Exercise aim: The records below are to be transcribed exactly from their first line to the line that has "communities with their", inclusive, with every picture omitted.

[Dataset entries]

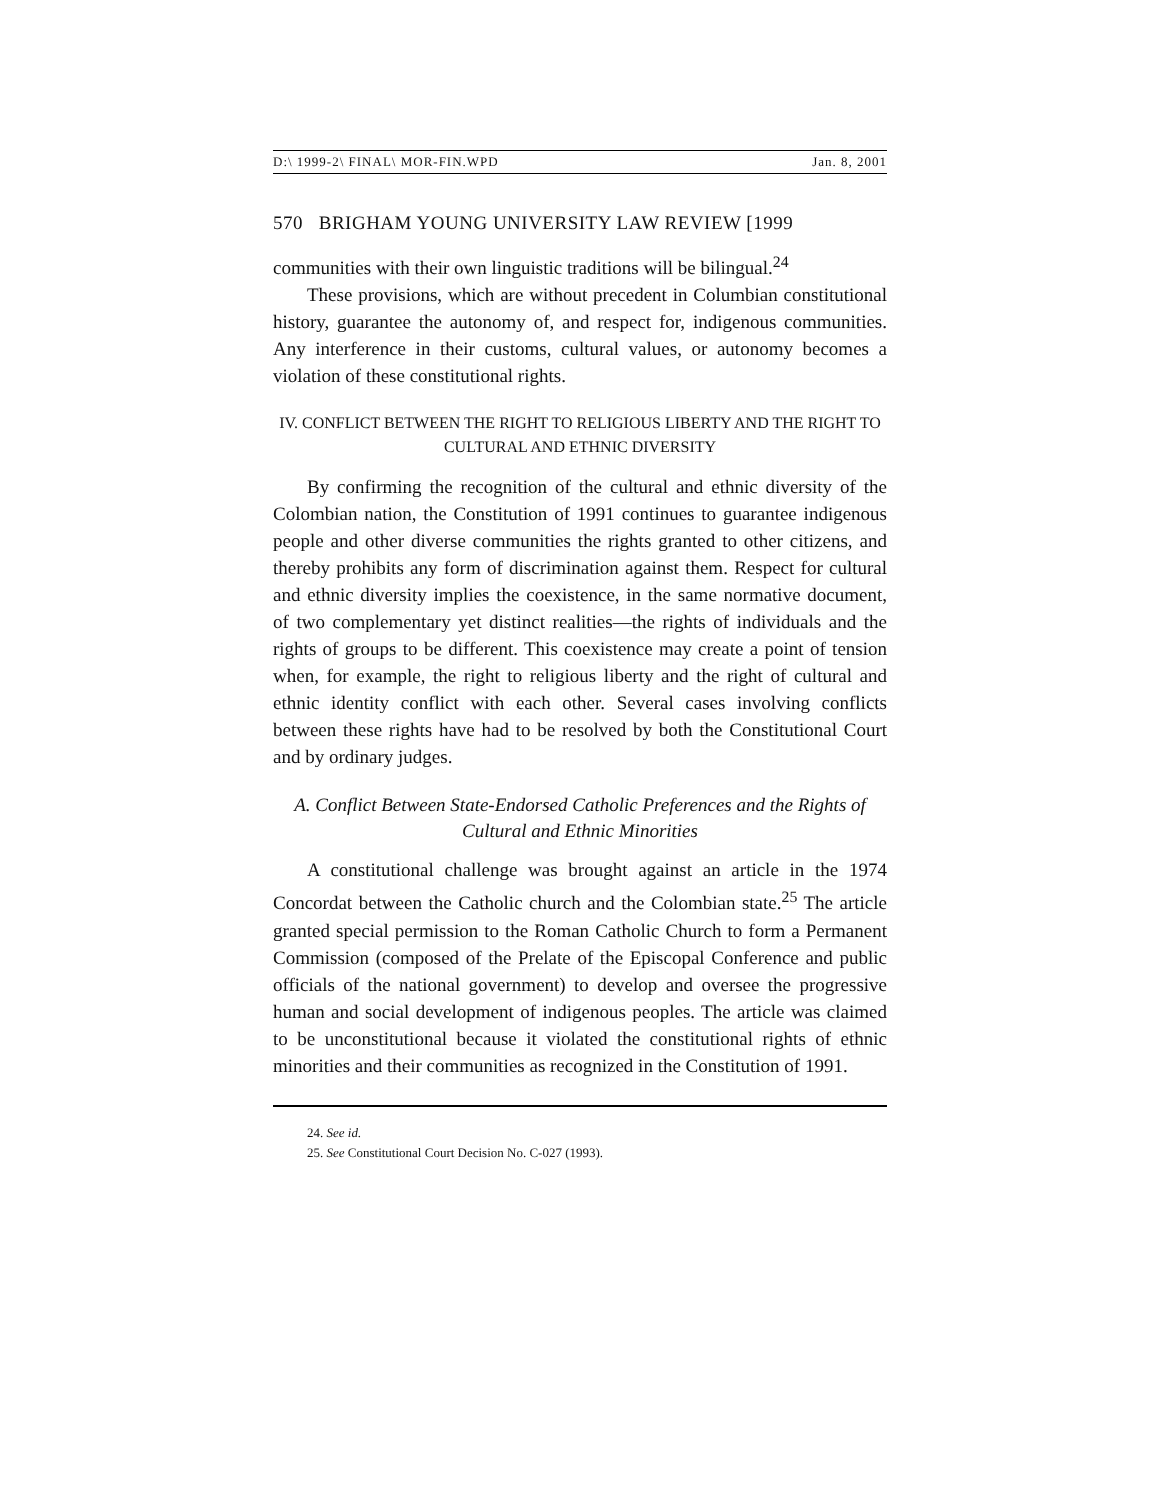D:\ 1999-2\ FINAL\ MOR-FIN.WPD Jan. 8, 2001
570 BRIGHAM YOUNG UNIVERSITY LAW REVIEW [1999
communities with their own linguistic traditions will be bilingual.<sup>24</sup>
These provisions, which are without precedent in Columbian constitutional history, guarantee the autonomy of, and respect for, indigenous communities. Any interference in their customs, cultural values, or autonomy becomes a violation of these constitutional rights.
IV. CONFLICT BETWEEN THE RIGHT TO RELIGIOUS LIBERTY AND THE RIGHT TO CULTURAL AND ETHNIC DIVERSITY
By confirming the recognition of the cultural and ethnic diversity of the Colombian nation, the Constitution of 1991 continues to guarantee indigenous people and other diverse communities the rights granted to other citizens, and thereby prohibits any form of discrimination against them. Respect for cultural and ethnic diversity implies the coexistence, in the same normative document, of two complementary yet distinct realities—the rights of individuals and the rights of groups to be different. This coexistence may create a point of tension when, for example, the right to religious liberty and the right of cultural and ethnic identity conflict with each other. Several cases involving conflicts between these rights have had to be resolved by both the Constitutional Court and by ordinary judges.
A. Conflict Between State-Endorsed Catholic Preferences and the Rights of Cultural and Ethnic Minorities
A constitutional challenge was brought against an article in the 1974 Concordat between the Catholic church and the Colombian state.<sup>25</sup> The article granted special permission to the Roman Catholic Church to form a Permanent Commission (composed of the Prelate of the Episcopal Conference and public officials of the national government) to develop and oversee the progressive human and social development of indigenous peoples. The article was claimed to be unconstitutional because it violated the constitutional rights of ethnic minorities and their communities as recognized in the Constitution of 1991.
24. See id.
25. See Constitutional Court Decision No. C-027 (1993).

Answer area:
D:\ 1999-2\ FINAL\ MOR-FIN.WPD Jan. 8, 2001
570 BRIGHAM YOUNG UNIVERSITY LAW REVIEW [1999
communities with their own linguistic traditions will be bilingual.<sup>24</sup>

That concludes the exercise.